# Uroplatus Viv - Not Darts :o!



## jamesthornton (Jan 7, 2010)

Getting 0.0.2 Uroplatus Guentheri from Hamm this weekend, man I can't wait!

Done their viv today, it's a 45x45x60 Exo Terra.

WTS









Stump









Lichen and Moss









Lichen









The plant is Schefflera, probably arboricola. Yellow Variegated variety.

The soil is eco earth and Dendrosoil from Dart frog.

Thoughts ?

James


----------



## D3monic (Feb 8, 2010)

Didnt know they made exo's that big! Love the Lichens.


----------



## jamesthornton (Jan 7, 2010)

D3monic said:


> Didnt know they made exo's that big! Love the Lichens.


CMs  18x18x24


----------



## vegas chad (Jul 21, 2008)

Looks good! Here is a uroplatus tank that I just finished up building.


----------



## zBrinks (Jul 16, 2006)

It looks really good! One suggestion - maybe include some pieces of cork/bamboo that are open at the end - U. guentheri seem to like to hide under bark, in tree holes, etc in the wild. 
You *may* have issues keeping the moss and the geckos happy - U. guentheri come from a much less tropical part of Madagascar than the rest of the genus.
They also have a tendency to fall and hit the ground running when startled, so be careful!
I have not been fortunate enough to get a hold of some guentheri in the US. I'm currently working with U. phantasticus, U. sikorae, U. ebanui, U. lineatus, and U. pietschmanni.


----------



## jamesthornton (Jan 7, 2010)

zBrinks said:


> It looks really good! One suggestion - maybe include some pieces of cork/bamboo that are open at the end - U. guentheri seem to like to hide under bark, in tree holes, etc in the wild.
> You *may* have issues keeping the moss and the geckos happy - U. guentheri come from a much less tropical part of Madagascar than the rest of the genus.
> They also have a tendency to fall and hit the ground running when startled, so be careful!
> I have not been fortunate enough to get a hold of some guentheri in the US. I'm currently working with U. phantasticus, U. sikorae, U. ebanui, U. lineatus, and U. pietschmanni.


Hi,

The large stump in the corner is nearly hollowed out and has a nice hide in the back. In regards to the moss and the geckos, do you mean the temperature?

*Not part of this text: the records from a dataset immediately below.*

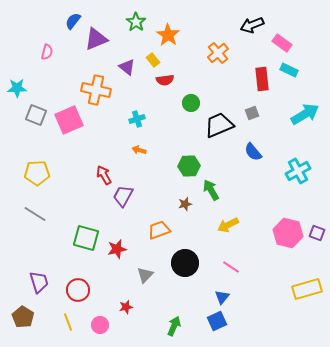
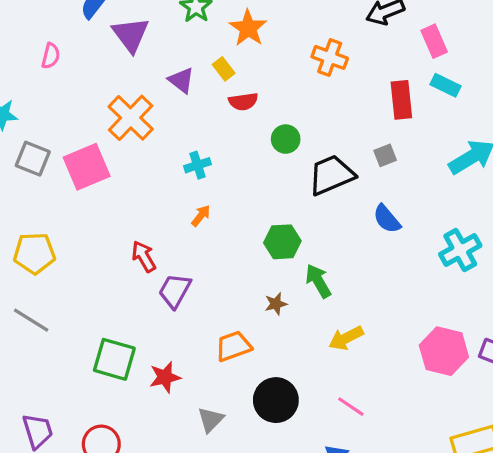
purple triangle: (96, 39) -> (131, 35), turned -45
pink rectangle: (282, 43) -> (434, 41), turned 30
orange cross: (218, 53) -> (330, 57), turned -30
orange cross: (96, 90) -> (131, 118), turned 32
orange arrow: (139, 150) -> (201, 216), turned 112

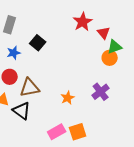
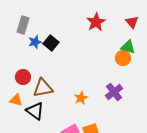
red triangle: (104, 33) -> (132, 22), moved
green triangle: (115, 47) -> (128, 47), turned 35
blue star: (14, 53) -> (35, 42), moved

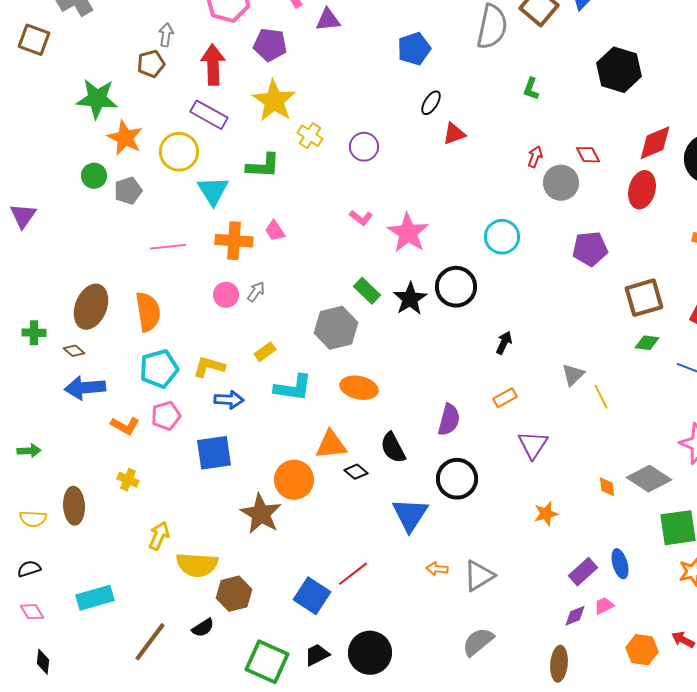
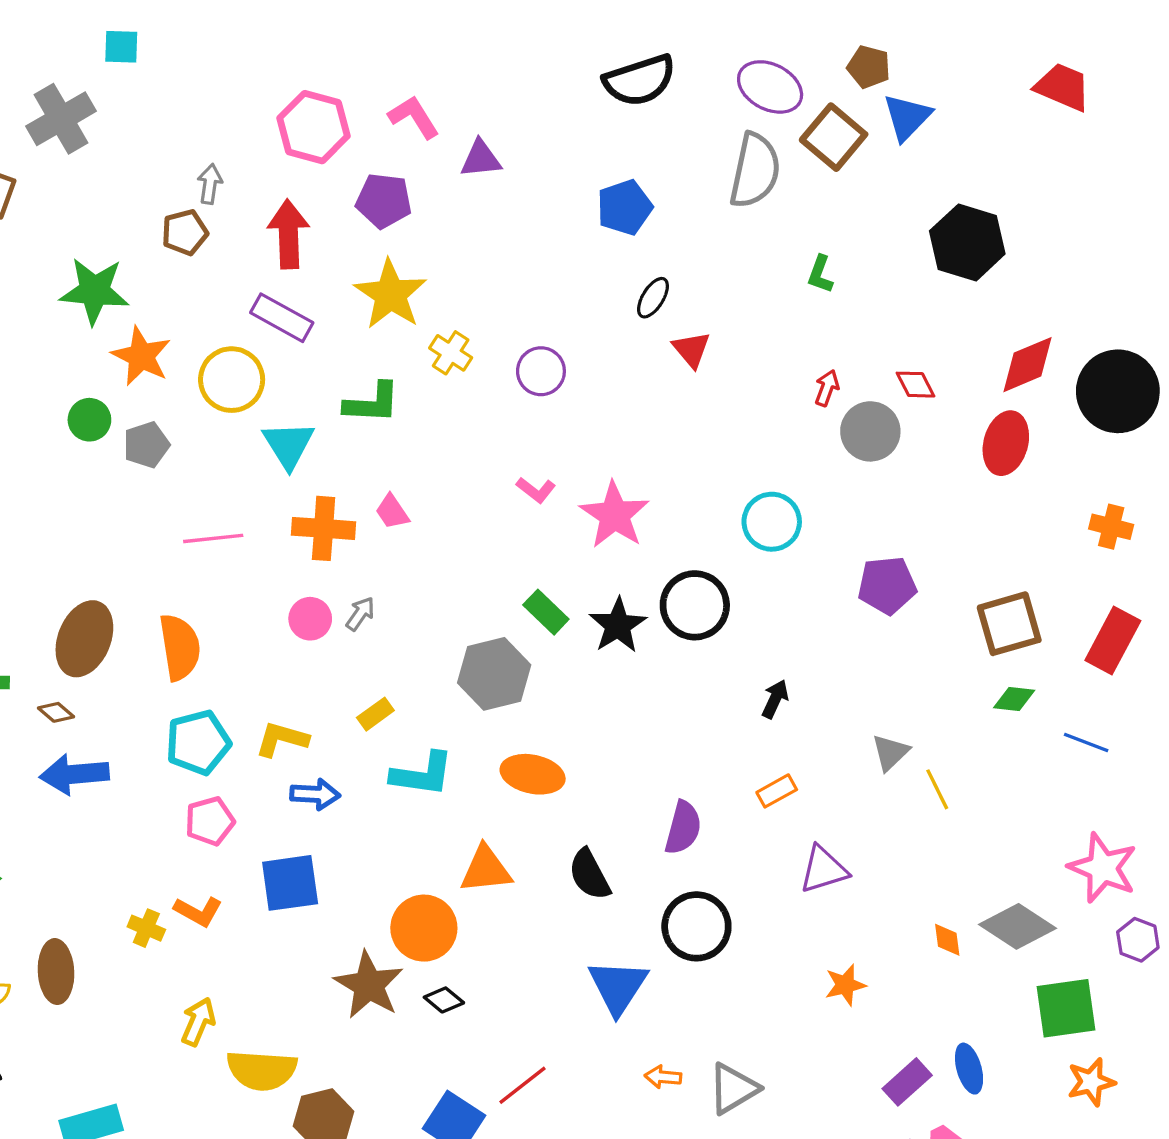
red triangle: (454, 134) -> (691, 349), turned -50
purple pentagon: (590, 249) -> (887, 585), moved
orange L-shape: (125, 426) -> (198, 911), moved
purple triangle: (533, 445) -> (824, 870), turned 40
black diamond: (356, 472) -> (444, 1000), moved

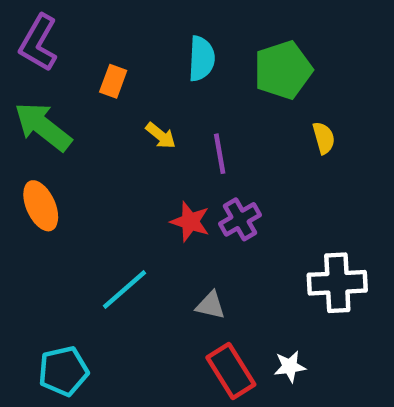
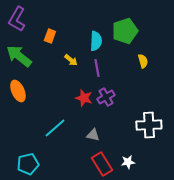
cyan semicircle: (201, 59) -> (96, 41), moved

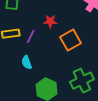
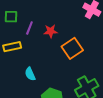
purple line: (31, 37) -> (29, 28), moved

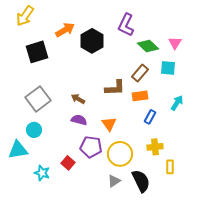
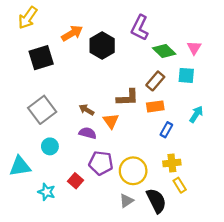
orange triangle: (109, 124) -> (111, 121), moved
cyan circle: (34, 130) -> (50, 146), moved
yellow rectangle: (170, 167) -> (180, 185), moved, turned -32

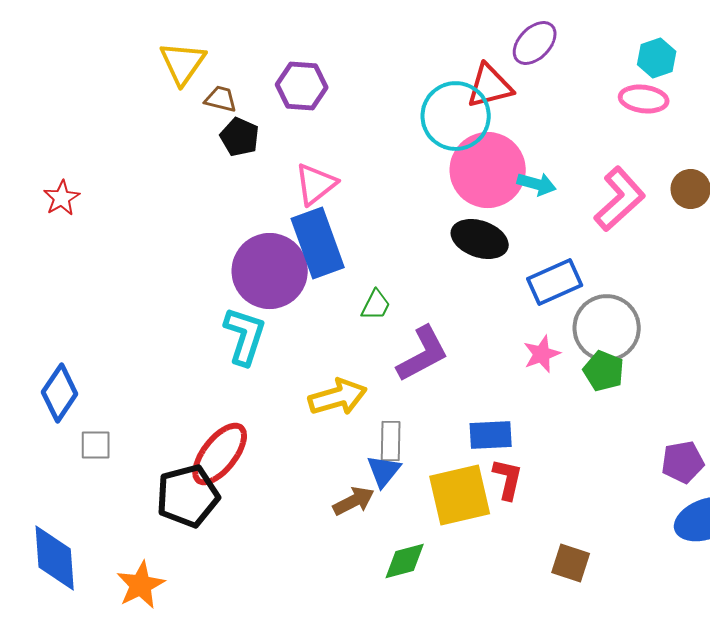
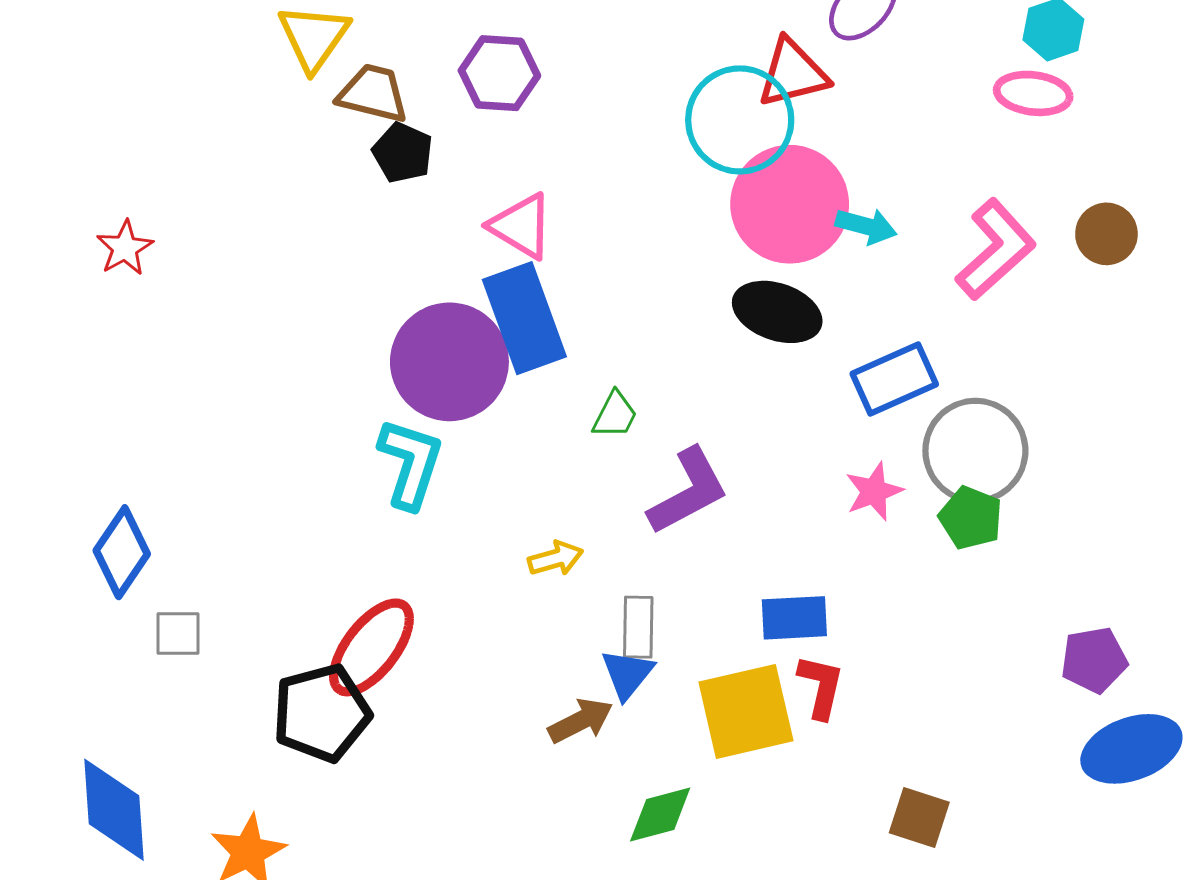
brown trapezoid: (221, 99) -> (373, 93), size x1.4
pink triangle: (316, 184) -> (521, 226), turned -51
yellow arrow: (338, 397) -> (556, 558), size x0.6

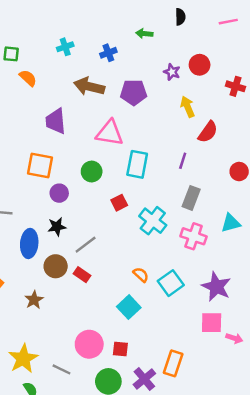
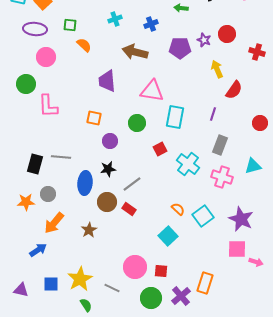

The moss is actually local, got it from a woods near me, that I can guarantee has no pesticides or anything used on it. Hopefully it should do a bit better than some of the more tropical stuff.

Thanks guys


----------



## zBrinks (Jul 16, 2006)

As far as the moss, its more of moisture issue. If you dump water directly on it a couple times a week, it may do well for awhile. Temperate mosses also typically need a dormant period for a while to continue to grow, so it may do well for a year or so, then crash.

Good luck!


----------



## Eric Walker (Aug 22, 2009)

chad- what uro sp. is that tank for


----------



## vegas chad (Jul 21, 2008)

At the moment I have a Juvi Fimb in it. It should last him for a while however when I get some mossy’s I may put a pair or trio in it. A maddy shipment came in yesterday with some so I am going back on forth to get some of those or not... I am getting another trio of fimb for sure tho. /end hijack.


----------



## jamesthornton (Jan 7, 2010)

#1









#2









They're so so small, gonna have to keep them in a Faunarium for a while yet!


----------



## R1ch13 (Apr 16, 2008)

Lovely 

Did you have a good time at HAMM?

Think ima be going in September for sure if I can figure out the fastest and cheapest route without taking a plane 

Richie


----------



## jamesthornton (Jan 7, 2010)

R1ch13 said:


> Lovely
> 
> Did you have a good time at HAMM?
> 
> ...


Didn't go mate, got someone to pick up for me. I was afraid I'd spend more than I have if I went ehehe


----------



## wimvanvelzen (Nov 1, 2008)

Great looking chaps!


----------